Who brings the gifts? A cautionary tale.
Can it be hard to tell a bearded old man and a baby apart? Can Santa Claus be confused with the Christ child? You wouldn't think so, but when cultures collide, kids can get mixed up.

In the early days of the European settlement of America, as today, many English-speaking children got their gifts from an imaginary St. Nicholas figure, the forerunner of our Santa Claus. Meanwhile, the German tradition was, and still is, that children were told that the Christ child brought their gifts on Christmas Eve.

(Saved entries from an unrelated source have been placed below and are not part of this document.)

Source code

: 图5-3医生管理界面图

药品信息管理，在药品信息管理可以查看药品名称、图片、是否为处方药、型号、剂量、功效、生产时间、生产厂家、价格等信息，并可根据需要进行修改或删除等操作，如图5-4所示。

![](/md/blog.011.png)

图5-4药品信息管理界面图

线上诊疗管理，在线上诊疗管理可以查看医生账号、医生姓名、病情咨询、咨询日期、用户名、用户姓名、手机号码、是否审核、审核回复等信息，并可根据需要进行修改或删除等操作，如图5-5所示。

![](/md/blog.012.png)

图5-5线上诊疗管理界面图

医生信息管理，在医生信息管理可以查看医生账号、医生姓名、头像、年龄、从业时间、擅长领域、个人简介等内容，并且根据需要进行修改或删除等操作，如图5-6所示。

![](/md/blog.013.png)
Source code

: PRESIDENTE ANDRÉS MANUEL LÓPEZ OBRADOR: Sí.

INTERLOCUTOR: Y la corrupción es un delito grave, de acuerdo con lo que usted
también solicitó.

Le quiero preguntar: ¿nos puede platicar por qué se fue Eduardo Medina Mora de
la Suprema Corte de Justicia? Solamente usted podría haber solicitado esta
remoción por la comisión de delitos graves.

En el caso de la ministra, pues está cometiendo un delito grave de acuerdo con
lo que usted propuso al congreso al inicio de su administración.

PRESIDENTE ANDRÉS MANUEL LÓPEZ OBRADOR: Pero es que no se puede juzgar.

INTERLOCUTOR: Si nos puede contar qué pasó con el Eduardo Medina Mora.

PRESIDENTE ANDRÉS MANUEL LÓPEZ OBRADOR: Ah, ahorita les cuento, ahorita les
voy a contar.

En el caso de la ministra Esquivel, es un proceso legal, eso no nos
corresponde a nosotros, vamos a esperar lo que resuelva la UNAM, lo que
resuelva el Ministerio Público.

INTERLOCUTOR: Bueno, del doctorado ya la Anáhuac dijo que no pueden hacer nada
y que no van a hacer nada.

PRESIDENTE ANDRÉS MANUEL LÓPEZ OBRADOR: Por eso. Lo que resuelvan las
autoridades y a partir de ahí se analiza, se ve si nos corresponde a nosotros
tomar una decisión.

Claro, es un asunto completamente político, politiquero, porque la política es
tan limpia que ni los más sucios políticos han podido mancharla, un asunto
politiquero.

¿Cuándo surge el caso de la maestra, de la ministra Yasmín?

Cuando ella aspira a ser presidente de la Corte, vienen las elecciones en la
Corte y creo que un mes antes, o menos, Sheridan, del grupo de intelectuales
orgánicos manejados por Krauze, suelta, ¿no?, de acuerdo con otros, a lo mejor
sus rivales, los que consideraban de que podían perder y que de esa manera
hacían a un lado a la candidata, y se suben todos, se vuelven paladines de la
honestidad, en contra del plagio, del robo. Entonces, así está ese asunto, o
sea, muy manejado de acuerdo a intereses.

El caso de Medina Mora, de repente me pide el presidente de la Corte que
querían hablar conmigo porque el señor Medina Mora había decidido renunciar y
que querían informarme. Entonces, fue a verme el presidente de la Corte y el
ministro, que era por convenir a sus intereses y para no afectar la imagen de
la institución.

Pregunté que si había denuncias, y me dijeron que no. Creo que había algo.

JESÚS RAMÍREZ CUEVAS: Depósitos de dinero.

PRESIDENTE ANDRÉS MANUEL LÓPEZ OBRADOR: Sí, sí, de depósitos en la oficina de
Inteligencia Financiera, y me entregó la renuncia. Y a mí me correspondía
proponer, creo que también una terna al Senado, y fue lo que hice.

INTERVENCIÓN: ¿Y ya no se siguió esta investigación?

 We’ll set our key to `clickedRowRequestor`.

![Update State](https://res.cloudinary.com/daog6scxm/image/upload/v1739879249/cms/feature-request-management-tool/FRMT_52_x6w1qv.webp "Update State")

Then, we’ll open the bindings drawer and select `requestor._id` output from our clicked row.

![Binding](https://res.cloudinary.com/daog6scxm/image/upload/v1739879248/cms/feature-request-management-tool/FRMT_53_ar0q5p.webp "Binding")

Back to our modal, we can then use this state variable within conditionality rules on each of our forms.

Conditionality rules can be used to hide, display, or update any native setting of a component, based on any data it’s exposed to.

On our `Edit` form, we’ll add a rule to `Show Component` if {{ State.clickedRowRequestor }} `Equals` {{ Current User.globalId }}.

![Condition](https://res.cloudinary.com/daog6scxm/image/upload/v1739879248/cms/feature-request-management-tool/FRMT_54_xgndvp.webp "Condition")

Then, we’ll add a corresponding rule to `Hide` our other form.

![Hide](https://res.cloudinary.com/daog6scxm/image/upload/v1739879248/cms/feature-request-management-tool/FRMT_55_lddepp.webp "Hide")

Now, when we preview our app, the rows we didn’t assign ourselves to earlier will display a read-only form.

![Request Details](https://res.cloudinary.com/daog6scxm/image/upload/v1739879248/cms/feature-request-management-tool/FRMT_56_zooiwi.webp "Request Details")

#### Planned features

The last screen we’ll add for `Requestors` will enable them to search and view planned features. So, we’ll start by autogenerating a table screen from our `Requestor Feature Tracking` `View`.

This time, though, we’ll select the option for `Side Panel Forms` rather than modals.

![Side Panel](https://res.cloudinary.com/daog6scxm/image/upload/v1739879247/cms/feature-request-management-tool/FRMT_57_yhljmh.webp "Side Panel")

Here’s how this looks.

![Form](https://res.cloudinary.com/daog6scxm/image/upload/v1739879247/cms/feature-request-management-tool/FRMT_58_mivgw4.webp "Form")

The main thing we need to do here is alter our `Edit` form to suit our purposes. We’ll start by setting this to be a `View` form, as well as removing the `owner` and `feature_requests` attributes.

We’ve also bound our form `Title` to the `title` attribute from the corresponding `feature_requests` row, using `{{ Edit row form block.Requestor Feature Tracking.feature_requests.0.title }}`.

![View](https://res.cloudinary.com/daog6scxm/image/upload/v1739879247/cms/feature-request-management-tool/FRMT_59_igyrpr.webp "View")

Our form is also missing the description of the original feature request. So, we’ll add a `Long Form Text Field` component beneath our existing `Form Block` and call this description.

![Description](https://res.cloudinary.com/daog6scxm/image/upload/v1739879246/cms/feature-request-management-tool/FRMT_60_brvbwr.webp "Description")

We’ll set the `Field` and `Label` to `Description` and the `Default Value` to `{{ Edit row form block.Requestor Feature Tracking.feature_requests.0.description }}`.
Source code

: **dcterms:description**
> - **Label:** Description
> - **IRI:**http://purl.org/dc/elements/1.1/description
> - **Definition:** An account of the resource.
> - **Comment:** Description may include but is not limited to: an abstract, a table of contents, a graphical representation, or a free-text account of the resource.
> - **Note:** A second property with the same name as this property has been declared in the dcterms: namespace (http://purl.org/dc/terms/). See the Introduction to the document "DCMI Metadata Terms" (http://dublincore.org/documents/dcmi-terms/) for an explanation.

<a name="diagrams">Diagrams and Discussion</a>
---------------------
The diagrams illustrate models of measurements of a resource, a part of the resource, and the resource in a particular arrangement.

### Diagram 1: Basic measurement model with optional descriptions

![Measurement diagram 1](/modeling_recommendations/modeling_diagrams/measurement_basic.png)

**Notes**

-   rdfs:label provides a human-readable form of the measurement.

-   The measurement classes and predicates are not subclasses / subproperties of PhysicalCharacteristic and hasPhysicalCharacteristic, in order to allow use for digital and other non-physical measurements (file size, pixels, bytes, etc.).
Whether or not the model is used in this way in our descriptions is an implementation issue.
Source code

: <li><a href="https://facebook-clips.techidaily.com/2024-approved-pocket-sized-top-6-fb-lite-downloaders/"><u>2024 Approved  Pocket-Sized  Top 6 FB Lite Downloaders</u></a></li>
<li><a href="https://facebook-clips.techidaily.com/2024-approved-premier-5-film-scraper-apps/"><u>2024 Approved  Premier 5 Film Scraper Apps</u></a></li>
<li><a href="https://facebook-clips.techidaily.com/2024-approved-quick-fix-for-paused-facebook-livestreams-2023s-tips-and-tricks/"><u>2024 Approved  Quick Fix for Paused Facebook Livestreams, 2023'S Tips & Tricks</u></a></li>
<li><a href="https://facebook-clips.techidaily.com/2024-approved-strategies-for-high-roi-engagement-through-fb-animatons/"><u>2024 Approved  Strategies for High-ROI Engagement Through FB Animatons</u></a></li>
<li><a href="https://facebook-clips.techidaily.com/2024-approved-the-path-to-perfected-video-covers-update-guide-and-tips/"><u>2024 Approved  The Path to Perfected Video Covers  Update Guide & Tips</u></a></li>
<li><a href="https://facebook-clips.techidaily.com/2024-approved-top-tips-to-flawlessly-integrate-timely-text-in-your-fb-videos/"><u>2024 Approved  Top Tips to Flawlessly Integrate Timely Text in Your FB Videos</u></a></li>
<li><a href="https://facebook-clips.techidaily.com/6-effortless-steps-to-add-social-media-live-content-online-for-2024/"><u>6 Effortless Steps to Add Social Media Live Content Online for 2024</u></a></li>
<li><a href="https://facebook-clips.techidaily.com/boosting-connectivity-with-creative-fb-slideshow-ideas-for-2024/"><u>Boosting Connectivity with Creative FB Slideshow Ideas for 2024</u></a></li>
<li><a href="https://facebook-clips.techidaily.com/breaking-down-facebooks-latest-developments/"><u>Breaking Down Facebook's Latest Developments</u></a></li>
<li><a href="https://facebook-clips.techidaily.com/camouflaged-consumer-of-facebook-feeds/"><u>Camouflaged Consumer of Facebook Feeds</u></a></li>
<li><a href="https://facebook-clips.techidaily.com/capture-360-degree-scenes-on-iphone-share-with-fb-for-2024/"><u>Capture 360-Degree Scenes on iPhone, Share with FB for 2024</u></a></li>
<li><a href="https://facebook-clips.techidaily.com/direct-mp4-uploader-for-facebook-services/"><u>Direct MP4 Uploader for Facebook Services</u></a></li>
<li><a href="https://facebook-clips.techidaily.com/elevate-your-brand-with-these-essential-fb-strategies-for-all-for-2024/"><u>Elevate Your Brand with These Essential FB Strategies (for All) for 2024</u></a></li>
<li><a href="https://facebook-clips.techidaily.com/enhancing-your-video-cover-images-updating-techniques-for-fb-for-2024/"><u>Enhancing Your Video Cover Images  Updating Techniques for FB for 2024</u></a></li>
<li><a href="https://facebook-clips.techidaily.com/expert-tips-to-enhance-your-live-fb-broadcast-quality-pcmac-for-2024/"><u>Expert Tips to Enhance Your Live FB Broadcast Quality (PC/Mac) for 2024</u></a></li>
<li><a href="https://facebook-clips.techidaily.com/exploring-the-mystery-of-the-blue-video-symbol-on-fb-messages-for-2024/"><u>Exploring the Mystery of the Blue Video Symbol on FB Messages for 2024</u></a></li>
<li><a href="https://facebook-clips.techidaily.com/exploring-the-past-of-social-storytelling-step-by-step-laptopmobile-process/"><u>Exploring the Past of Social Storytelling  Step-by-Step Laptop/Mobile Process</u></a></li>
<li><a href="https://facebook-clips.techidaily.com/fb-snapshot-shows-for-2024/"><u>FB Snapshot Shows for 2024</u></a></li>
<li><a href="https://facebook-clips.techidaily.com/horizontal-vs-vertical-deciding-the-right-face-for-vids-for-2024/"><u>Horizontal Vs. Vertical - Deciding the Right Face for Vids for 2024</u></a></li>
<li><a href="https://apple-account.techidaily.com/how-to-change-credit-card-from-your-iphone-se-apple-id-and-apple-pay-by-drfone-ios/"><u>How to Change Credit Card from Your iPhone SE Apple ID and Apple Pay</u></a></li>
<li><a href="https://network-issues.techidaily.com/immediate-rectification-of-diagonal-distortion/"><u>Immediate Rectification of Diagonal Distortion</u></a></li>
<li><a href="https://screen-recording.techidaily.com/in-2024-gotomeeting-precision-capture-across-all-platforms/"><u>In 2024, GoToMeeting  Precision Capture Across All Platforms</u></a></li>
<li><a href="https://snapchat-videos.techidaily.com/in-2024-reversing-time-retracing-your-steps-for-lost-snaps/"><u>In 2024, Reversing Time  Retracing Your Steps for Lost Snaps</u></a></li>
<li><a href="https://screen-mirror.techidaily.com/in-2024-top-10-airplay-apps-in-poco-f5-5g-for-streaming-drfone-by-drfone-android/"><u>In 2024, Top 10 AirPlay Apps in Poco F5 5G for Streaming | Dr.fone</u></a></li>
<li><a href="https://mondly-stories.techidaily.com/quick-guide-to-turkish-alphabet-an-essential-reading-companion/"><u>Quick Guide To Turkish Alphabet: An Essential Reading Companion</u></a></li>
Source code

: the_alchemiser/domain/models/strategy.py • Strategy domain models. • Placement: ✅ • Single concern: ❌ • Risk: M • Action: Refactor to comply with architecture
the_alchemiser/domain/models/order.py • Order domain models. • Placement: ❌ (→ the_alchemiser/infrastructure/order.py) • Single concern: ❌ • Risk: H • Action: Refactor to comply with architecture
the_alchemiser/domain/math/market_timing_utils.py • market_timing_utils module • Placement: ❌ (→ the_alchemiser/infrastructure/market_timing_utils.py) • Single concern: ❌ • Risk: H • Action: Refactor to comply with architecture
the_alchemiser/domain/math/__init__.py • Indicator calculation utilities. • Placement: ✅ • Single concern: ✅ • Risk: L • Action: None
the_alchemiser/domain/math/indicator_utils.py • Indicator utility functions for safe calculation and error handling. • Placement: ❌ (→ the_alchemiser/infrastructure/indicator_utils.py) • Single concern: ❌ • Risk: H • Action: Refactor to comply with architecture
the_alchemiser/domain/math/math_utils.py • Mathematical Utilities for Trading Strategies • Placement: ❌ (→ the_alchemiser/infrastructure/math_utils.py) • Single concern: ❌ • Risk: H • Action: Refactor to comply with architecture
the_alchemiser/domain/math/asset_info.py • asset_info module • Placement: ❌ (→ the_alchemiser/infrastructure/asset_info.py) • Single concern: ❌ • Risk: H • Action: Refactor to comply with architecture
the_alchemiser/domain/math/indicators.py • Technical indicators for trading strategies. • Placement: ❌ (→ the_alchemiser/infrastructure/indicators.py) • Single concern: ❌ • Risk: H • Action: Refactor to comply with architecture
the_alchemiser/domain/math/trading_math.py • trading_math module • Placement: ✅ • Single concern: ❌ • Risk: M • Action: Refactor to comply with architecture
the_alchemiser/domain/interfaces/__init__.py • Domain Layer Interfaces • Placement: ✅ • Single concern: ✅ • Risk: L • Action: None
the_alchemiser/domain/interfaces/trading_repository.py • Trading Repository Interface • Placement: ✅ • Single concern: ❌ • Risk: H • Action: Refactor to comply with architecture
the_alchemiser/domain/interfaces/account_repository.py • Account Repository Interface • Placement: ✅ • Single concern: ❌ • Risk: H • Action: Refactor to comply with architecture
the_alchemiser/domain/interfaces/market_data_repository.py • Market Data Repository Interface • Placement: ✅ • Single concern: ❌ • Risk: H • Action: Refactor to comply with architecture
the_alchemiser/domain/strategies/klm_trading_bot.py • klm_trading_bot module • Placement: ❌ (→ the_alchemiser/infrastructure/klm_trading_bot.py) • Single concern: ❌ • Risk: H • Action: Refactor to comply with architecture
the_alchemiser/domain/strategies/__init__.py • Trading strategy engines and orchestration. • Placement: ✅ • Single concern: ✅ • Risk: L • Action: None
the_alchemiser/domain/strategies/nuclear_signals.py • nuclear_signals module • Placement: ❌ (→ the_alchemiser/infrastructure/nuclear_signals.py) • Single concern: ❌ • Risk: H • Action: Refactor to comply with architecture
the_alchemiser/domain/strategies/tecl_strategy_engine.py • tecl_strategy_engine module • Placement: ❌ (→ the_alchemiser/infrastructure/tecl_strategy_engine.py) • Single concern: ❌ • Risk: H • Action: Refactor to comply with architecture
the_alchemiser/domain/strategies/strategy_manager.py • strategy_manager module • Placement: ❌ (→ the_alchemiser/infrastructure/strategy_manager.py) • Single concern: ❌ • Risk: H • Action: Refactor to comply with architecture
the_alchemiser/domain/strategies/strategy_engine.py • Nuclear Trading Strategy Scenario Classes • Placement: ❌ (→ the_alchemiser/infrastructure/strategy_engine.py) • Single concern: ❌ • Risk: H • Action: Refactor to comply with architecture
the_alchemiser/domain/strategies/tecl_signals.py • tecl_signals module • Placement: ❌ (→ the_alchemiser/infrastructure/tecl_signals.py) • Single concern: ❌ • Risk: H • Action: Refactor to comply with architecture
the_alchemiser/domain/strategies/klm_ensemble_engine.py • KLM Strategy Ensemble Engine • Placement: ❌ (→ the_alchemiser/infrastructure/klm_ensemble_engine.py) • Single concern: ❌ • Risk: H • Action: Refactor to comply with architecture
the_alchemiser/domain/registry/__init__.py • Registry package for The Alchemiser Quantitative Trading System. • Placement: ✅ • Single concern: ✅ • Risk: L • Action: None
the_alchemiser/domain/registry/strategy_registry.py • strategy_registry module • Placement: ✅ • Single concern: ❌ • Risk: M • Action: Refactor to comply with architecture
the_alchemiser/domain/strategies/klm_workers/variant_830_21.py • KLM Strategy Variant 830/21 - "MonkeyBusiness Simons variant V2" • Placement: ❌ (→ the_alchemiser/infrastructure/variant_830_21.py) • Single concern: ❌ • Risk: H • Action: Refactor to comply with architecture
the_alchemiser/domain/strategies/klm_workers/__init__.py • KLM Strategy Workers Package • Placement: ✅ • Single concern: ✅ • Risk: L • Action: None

Kids got together and they talked. They all got Christmas presents, and the English-speaking kids said they got them from St. Nick, while the German kids thought theirs came from the baby Jesus, who was called the Christkindlein or Christkindl in their language. In A History of American English, the famous American linguist J.L. Dillard notes, "In America, the Germans brought in not only the Christmas tree but their name for the new-born Savior, Christkindlein or Christkind'l from which Americans made Kriss Kringle." And we all know that now Kris Kringle is another name for Santa Claus. After all, which figure would a child imagine was physically more capable of hauling a sack of presents? Thus, children must have assumed that their German playmates were just using a different name for St. Nicholas, and a German name for the child in the manger became corrupted into another moniker for Santa.

You'd imagine something like this could happen only once in history, but since the fall of communism, in Eastern Europe, many kids are confused again. Like the Germans, the Czechs, for example, have always told their children that their Christmas gifts come from the Christ child, who is called Jezisek in their language. (St. Nick comes on a different day in an old ritual meant to terrify kids into being good.) After the collapse of Marxism in that country, a flood of American TV shows moving east slammed into a torrent of Taiwanese toys coming west. Previously almost unheard of in that country, Santa Claus was suddenly everywhere.

Five years ago, when I went back on a visit to the town of Marianske Lazne, where I had lived for three years in the early 1990s, a little Czech girl I know, named Jana, had gotten a plastic statue of Santa Claus at Christmas. When showing it to me, she said, "In your language he's called Santa Claus, and in our language he's called Jezisek." I explained to her that the two were not the same, but she insisted they were. When I cheerfully told her that Santa Claus was an old man, and Jezisek (the Christ child) was a newborn baby, it was too much for Jana to take. Tears welling up in her eyes, she sobbed to her mother that I had said Jezisek was a baby.

Jana's mother was startled that her daughter seemed to know nothing of her own nation's Christmas traditions -- let alone the identity of Jesus -- and she quickly took the girl to church to view the crèche and hear the story.

As Christmas comes, make sure the children of your acquaintance know who is who.